After her father Sundar Mridha died when she was in second grade, Kabitha Mridha (32) from South Parganas District, West Bengal stopped going to school. Her father used to carry her to and from school because she was born with a severe locomotor disability. But her education continued with the help of the next generation of their family!
 
Kabitha continues to live in her birthplace, Bally village in Gosaba taluk. Her voice softening with affection, she tells us how her “bhaipo” (nephew) Joydeep (18) and “bhagni” (niece) Jaya (16) had helped her improve her reading and writing skills once they started going to school. She says she still consults them when trying to read a storybook. They are the children of her elder brother Randeep (40) and wife Shefali (37). After her mother Amela died seven years ago, Randeep has been her sole support. He is a farmer, like their father, and owns a patch of land on which they grow rice, potato and vegetables.
 
Kabitha remembers how her parents used to fulfill every one of her childish wishes — toys, clothes, eatables, anything she craved for. “I would ask, and they would buy it for me,” she says. “During the Durga Puja festival they used to take me around to see various decorative pandals.” After Sundar died it was Amela who used to take care of her.
 
Kabitha’s day is spent in helping Shefali with household chores: cleaning, washing, cooking, feeding the cattle and doing some light work in the field and garden.

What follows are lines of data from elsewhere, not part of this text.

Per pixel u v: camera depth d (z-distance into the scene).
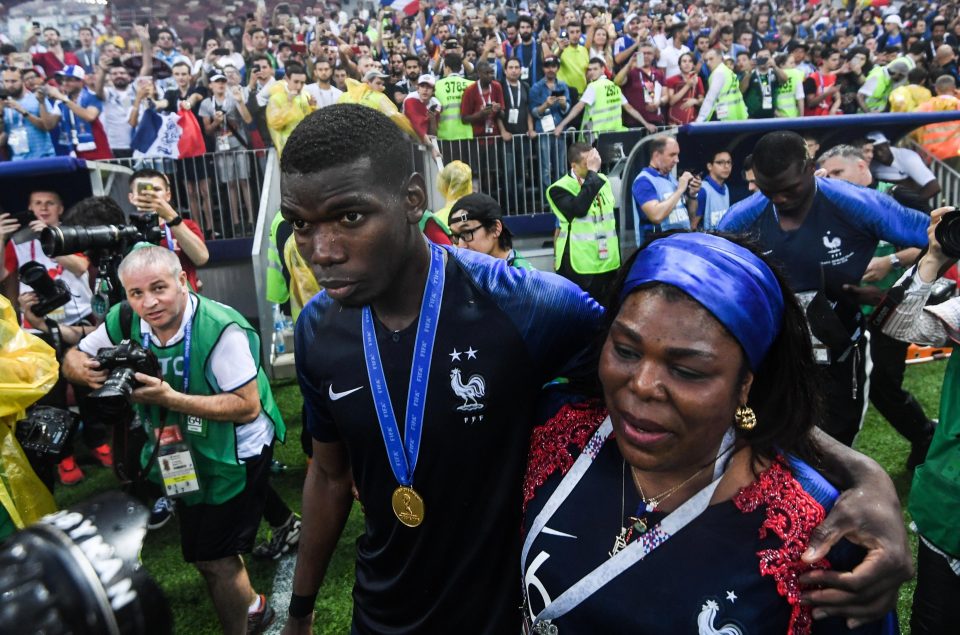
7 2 12.98
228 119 7.83
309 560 1.62
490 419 1.27
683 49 10.06
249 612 2.78
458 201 3.20
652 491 1.05
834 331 2.69
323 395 1.37
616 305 1.10
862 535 0.97
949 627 1.79
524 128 8.09
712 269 0.95
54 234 2.53
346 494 1.60
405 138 1.12
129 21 13.33
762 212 2.85
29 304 3.36
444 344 1.26
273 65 10.08
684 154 5.78
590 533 1.07
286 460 4.38
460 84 7.80
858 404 2.79
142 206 4.25
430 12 13.05
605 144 7.18
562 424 1.19
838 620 0.99
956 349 1.89
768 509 0.99
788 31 11.95
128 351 2.22
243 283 7.80
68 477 4.30
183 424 2.33
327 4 13.52
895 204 2.69
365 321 1.31
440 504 1.31
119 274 2.34
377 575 1.45
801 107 9.50
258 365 2.60
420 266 1.26
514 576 1.33
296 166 1.02
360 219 1.03
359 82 8.16
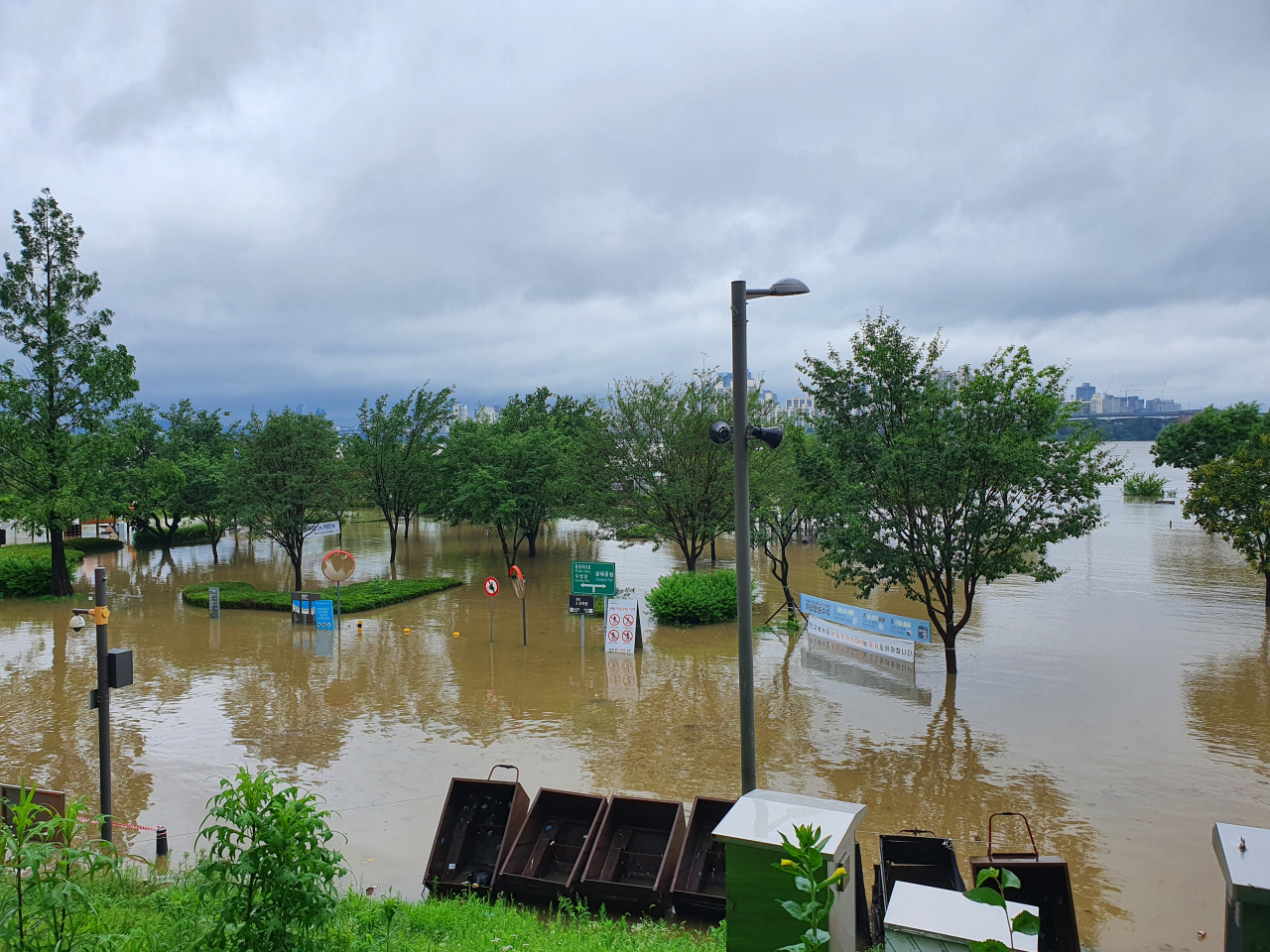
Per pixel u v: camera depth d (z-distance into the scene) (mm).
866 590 19922
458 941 7215
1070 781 13047
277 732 15641
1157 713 16578
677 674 19938
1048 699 17609
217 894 5559
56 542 31250
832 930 4273
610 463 33781
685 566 39688
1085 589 31781
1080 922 8992
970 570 18531
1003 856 8211
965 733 15469
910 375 19734
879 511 19859
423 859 10555
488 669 20406
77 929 5406
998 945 3111
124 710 17094
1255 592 30766
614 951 7266
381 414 40781
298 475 31031
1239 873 3580
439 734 15500
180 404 58219
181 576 37406
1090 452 19422
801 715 16641
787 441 28531
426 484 40438
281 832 5066
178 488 39188
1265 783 12930
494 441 39438
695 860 9578
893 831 11266
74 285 31406
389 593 29641
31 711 17078
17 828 4672
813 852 3648
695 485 30562
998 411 18250
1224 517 27906
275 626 25781
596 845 9398
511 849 9438
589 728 15828
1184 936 8719
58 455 31422
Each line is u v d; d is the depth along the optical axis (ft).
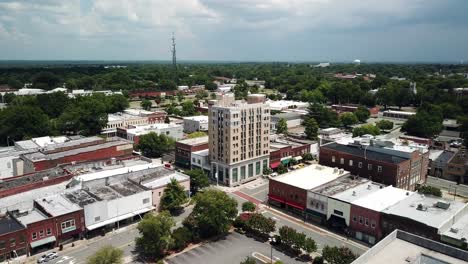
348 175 382.01
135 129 624.18
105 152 479.82
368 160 381.81
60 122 650.84
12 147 521.24
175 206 341.62
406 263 185.26
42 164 420.77
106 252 236.84
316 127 618.44
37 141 535.19
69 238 290.97
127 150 506.07
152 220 266.57
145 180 370.32
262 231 297.12
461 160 451.12
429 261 187.73
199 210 296.92
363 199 308.60
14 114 602.85
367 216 289.12
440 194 352.08
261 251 276.21
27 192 345.51
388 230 277.23
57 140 546.26
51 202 309.42
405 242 207.62
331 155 418.10
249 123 432.66
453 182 440.04
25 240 267.39
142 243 266.36
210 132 440.86
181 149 498.69
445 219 265.34
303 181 359.05
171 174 388.98
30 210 302.04
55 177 374.02
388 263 185.68
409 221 264.93
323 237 300.61
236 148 422.82
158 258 266.36
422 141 572.92
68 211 290.76
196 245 286.66
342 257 236.84
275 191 364.79
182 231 286.46
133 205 326.65
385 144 403.34
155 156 552.00
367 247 283.18
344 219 306.14
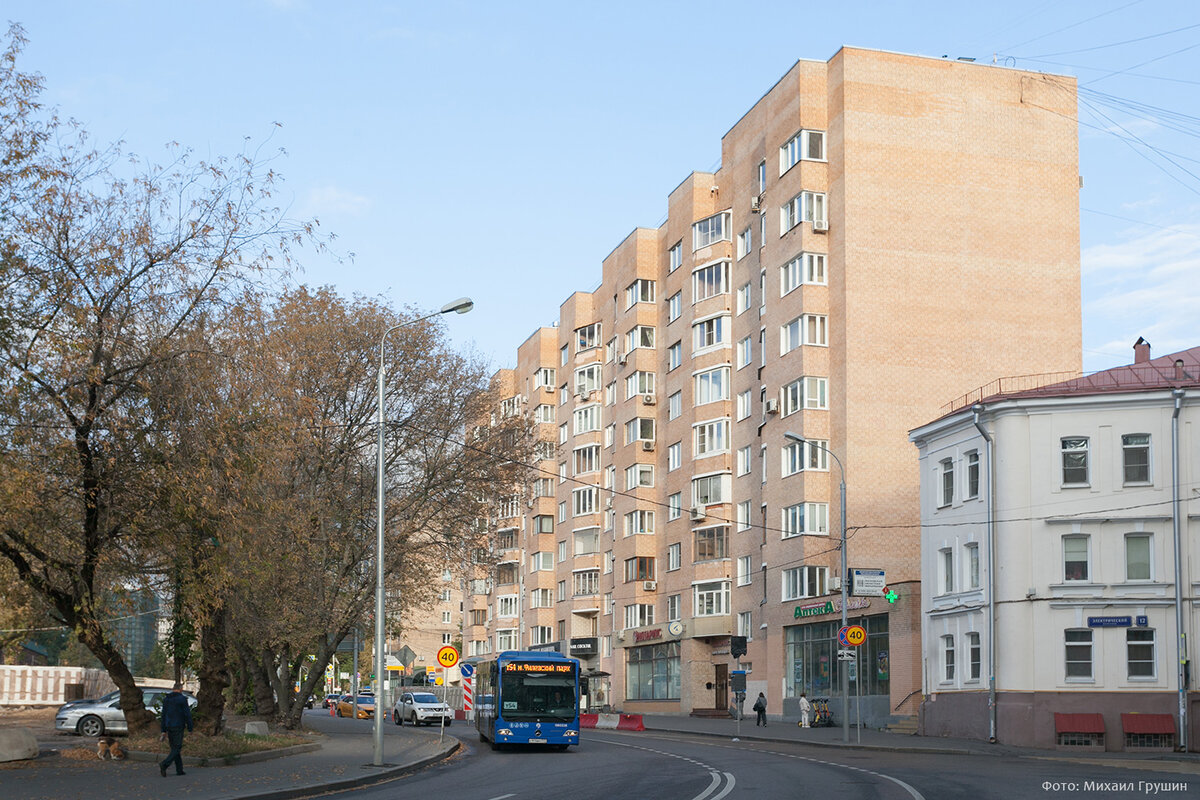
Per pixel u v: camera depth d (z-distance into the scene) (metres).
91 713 38.56
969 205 55.84
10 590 25.88
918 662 46.22
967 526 41.78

Her pastimes are listening to songs and occasionally watching programmes on a neighbour’s TV. When we spoke to her she had just returned from Bangaon where her married elder sister Namita Mallik lives. Namita, who wanted to give her a break from her routine, had taken her to Bangaon by bus and dropped her back.
 
Kabitha enjoys joshing with Jaya and Joydeep — doing “hasi thatta”, the Bengali for sharing jokes and leg-pulling. They sometimes take her around the village on their cycles. But they don’t need to anymore because she has her own mode of transport! Her hand-operated tricycle, gifted by an EGS writer and his wife, arrived at her home a couple of days before the New Year. Sunderban Foundation procured it for her, and its chairman Prasenjit Mandal, who reached it to her, sent us photographs and a video of Kabitha trying out her new ‘gaadi’ (vehicle). Through the Foundation the couple also gifted a tricycle to Somnath Mondal, whom readers might remember from an earlier EGS story about this 11-year-old who lives with his uncle in Bally because it has a good school.
 
Kabitha is keen on gainful employment. “I can take on any work related to stitching,” she says. “I am really good at it.”